** begin Quoted passage **

After one round of reviews, the third author was invited to join and contribute with their own analysis of the data—to validate the first two authors’ interpretations—and with conducting two of the three follow-up interviews, with Rose from Fooder and Restoplus and with Nicholas from NorBank. The follow-up interviews were transcribed and analyzed separately by all three co-authors, using the previously generated coding scheme (Figs. 1 and 2), so as to come to conclusions about what evidence there is of the five different types of learning in relation to both management learning and stakeholder learning. Students produced all material in English, and all the interviews were also conducted in English.

Enriched Reciprocal Learning Through a CSR Project Course

In this section we organize the findings project by project looking at the enriched reciprocal learning in terms of student learning, responsible management learning, and responsible stakeholder learning in four organizations based in Finland: Enviro, Fooder, NorBank, and Restoplus. All names of organizations, managers and students have been changed.

Enviro

Enviro is a high-tech Nordic manufacturing company which sells products and services to various types of organizations and operates in 16 countries. The company’s very core activities relate to sustainability issues, for example in helping to save lives, reduce environmental impacts, or increase the use of renewable energy. While chiefly a technology-driven company, Enviro is recognized as an actor paying serious attention to sustainability in terms of stakeholder engagement, and they are attentive to how their values are discussed with and presented to their employees, customers, suppliers, and investors. The key boundary spanner in this case is the sustainability manager in charge of the project from the organization’s side, whom we call Eric. He is a former student in the business school’s master’s program, who completed his degree about ten years ago (under the supervision of one of the authors) and has been active since then both in alumni networks of the school (participating in a number of sustainability-related events and projects with us) and in national and regional networks of sustainability professionals.

** end Quoted passage **

Request 1 - According to the CSR course passage, in how many countries does Enviro operate?
Request 2 - Print the part of the CSR course passage between "Enriched Reciprocal Learning Through" and "have been changed.", inclusive.
The records are not needed for this work.

** begin Supplied information **

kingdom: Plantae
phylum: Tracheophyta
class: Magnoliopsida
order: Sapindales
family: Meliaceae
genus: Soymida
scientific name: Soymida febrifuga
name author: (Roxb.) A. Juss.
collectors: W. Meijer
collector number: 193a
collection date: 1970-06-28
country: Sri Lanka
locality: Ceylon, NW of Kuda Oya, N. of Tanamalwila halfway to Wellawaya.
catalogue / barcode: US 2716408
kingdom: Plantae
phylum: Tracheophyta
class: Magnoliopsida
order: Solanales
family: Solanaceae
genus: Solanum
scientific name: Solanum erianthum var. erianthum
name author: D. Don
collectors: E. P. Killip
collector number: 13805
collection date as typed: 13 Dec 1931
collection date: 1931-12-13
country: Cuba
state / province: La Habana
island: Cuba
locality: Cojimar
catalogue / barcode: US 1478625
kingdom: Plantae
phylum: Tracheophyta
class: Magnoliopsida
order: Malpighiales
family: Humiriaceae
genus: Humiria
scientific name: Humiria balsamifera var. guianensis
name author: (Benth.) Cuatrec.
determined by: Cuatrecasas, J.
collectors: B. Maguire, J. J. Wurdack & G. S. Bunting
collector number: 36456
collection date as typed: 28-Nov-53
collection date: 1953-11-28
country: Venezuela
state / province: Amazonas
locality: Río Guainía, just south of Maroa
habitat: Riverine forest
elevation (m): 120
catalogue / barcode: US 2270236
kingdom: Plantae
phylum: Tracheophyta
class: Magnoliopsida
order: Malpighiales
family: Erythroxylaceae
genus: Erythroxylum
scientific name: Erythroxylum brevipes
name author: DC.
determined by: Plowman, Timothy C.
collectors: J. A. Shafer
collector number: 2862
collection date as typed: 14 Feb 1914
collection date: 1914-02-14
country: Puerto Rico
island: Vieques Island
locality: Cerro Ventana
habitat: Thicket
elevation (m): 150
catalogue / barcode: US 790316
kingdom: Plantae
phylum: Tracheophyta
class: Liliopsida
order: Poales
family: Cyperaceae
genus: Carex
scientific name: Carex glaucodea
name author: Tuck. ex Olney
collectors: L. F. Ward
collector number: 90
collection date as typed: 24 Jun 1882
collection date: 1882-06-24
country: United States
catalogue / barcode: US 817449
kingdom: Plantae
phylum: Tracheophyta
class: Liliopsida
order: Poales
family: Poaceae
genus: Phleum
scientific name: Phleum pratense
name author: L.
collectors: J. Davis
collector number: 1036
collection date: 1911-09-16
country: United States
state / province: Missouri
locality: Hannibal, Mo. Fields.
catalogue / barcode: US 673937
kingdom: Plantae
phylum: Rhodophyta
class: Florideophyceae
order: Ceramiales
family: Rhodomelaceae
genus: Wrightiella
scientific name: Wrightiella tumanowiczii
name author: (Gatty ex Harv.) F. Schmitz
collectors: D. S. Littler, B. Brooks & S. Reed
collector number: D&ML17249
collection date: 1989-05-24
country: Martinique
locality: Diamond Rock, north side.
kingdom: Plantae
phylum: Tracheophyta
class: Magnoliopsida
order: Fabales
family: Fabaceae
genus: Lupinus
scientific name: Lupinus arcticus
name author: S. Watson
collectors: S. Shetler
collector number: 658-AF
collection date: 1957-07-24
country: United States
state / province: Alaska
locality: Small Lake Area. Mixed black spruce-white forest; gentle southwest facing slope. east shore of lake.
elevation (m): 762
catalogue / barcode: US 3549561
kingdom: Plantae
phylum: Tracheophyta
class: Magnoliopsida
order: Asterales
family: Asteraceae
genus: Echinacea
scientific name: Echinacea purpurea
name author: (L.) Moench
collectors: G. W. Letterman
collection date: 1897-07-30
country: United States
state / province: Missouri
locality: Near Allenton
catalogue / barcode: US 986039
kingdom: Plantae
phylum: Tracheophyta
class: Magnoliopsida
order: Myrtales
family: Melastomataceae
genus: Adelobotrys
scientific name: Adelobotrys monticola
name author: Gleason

** end Supplied information **

Right answer 1 - 16 countries.

Right answer 2 -
Enriched Reciprocal Learning Through a CSR Project Course

In this section we organize the findings project by project looking at the enriched reciprocal learning in terms of student learning, responsible management learning, and responsible stakeholder learning in four organizations based in Finland: Enviro, Fooder, NorBank, and Restoplus. All names of organizations, managers and students have been changed.